Webchat audience members discussed the authors' views on religion and American society and made suggestions for the upcoming second edition of The American Muslim Teenager’s Handbook.

•  Webchat transcript

One day Yasmine Hafiz was looking in the bookstore for a book about Muslim teenagers in America (she had seen similar books for teenage Christians and Jews), but she couldn’t find any.

Instead of finding a book, the Hafiz family -- Imran, 16, Yasmine, 18, and their mother, Dilara – decided to write one.

In 2007 the family wrote The American Muslim Teenager’s Handbook to begin to shed some light on Islam (America’s fastest growing faith) and to provide a resource for other young Muslims trying to balance the American culture with their religion.

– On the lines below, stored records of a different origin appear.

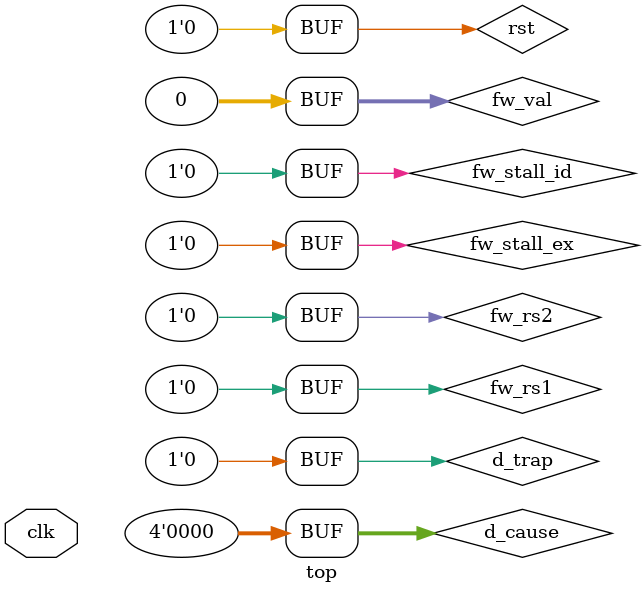
<source format=sv>


module top(
    input logic clk
);
    wire rst = 0;
    reg[7:0] cycle;
    always @(posedge clk) begin
        cycle <= cycle + 1;
    end
    
    // IF/ID: Result valid.
    logic        d_valid;
    // IF/ID: Current instruction PC.
    logic[31:2]  d_pc;
    // IF/ID: Current instruction word.
    logic[31:0]  d_insn;
    // IF/ID: Trap raised.
    logic        d_trap;
    // IF/ID: Trap cause.
    logic[3:0]   d_cause;
    
    // ID/EX: Result valid.
    logic        q_valid;
    // ID/EX: Current instruction PC.
    logic[31:1]  q_pc;
    // ID/EX: Current instruction word.
    logic[31:0]  q_insn;
    // ID/EX: Stores to register RD.
    logic        q_use_rd;
    // ID/EX: Uses register RS1.
    logic        q_use_rs1;
    // ID/EX: Uses register RS2.
    logic        q_use_rs2;
    // ID/EX: Value from RS1 register.
    logic[31:0]  q_rs1_val;
    // ID/EX: Value from RS2 register.
    logic[31:0]  q_rs2_val;
    // ID/EX: Conditional branch.
    logic        q_branch;
    // ID/EX: Branch prediction result.
    logic        q_branch_predict;
    // ID/EX: Trap raised.
    logic        q_trap;
    // ID/EX: Trap cause.
    logic[3:0]   q_cause;
    
    // MRET or SRET instruction.
    logic        is_xret;
    // Is SRET instead of MRET.
    logic        is_sret;
    // Unconditional jump.
    logic        is_jump;
    // Conditional branch.
    logic        is_branch;
    // Branch predicted.
    logic        branch_predict;
    // Branch target address.
    logic[31:1]  branch_target;
    
    // Stall ID stage.
    logic        fw_stall_id;
    // Stall EX stage.
    logic        fw_stall_ex;
    
    // Branch target address uses RS1.
    logic        bt_use_rs1;
    // Branch target address forwarding value.
    logic[31:0]  fw_bt_val;
    
    // Forward value to RS1.
    wire         fw_rs1 = 0;
    // Forward value to RS2.
    wire         fw_rs2 = 0;
    // Forwarding value.
    wire [31:0]  fw_val = 0;
    
    boa_stage_id stage_id(
        clk, rst,
        d_valid, d_pc, d_insn, d_trap, d_cause,
        q_valid, q_pc, q_insn, q_use_rd, q_use_rs1, q_use_rs2, q_rs1_val, q_rs2_val, q_branch, q_branch_predict, q_trap, q_cause,
        is_xret, is_sret, is_jump, is_branch, branch_predict, branch_target,
        0, 0, 0,
        fw_stall_id, fw_stall_ex,
        bt_use_rs1, fw_bt_val, fw_rs1, fw_rs2, fw_val
    );
    
    always @(*) begin
        case (cycle)
            default: begin d_valid = 0; d_pc = 0; d_insn = 0; d_trap = 0; d_cause = 0; fw_stall_id = 0; fw_stall_ex = 0; end
            
            0: begin d_valid = 1; d_pc = 0; d_insn = 32'h0000106f; d_trap = 0; d_cause = 0; fw_stall_id = 0; fw_stall_ex = 0; end
            1: begin d_valid = 1; d_pc = 2; d_insn = 32'h00900093; d_trap = 0; d_cause = 0; fw_stall_id = 0; fw_stall_ex = 0; end
            2: begin d_valid = 1; d_pc = 4; d_insn = 32'h00001463; d_trap = 0; d_cause = 0; fw_stall_id = 0; fw_stall_ex = 0; end
            4: begin d_valid = 1; d_pc = 6; d_insn = 32'h7fd0006f; d_trap = 0; d_cause = 0; fw_stall_id = 0; fw_stall_ex = 0; end
        endcase
    end
endmodule

</source>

On August 20th, the Embassy invited 30 British Muslim teenagers to have a webchat (via internet video conferencing technology) with the Hafiz family, who were speaking from their home in Arizona, USA. The event was viewed simultaneously throughout the world and the authors received questions from countries such as Russia, Egypt and Ethiopia.

The audience of British teenagers, all of whom had read the book before hand, offered the authors both compliments and critical feedback about the book. For a complete transcript of the webchat portion of the event, click here.

About the authors: Imran Hafiz is a junior at Brophy College Preparatory in Phoenix, Arizona. Yasmine Hafiz is a freshman at Yale University in New Haven, Connecticut.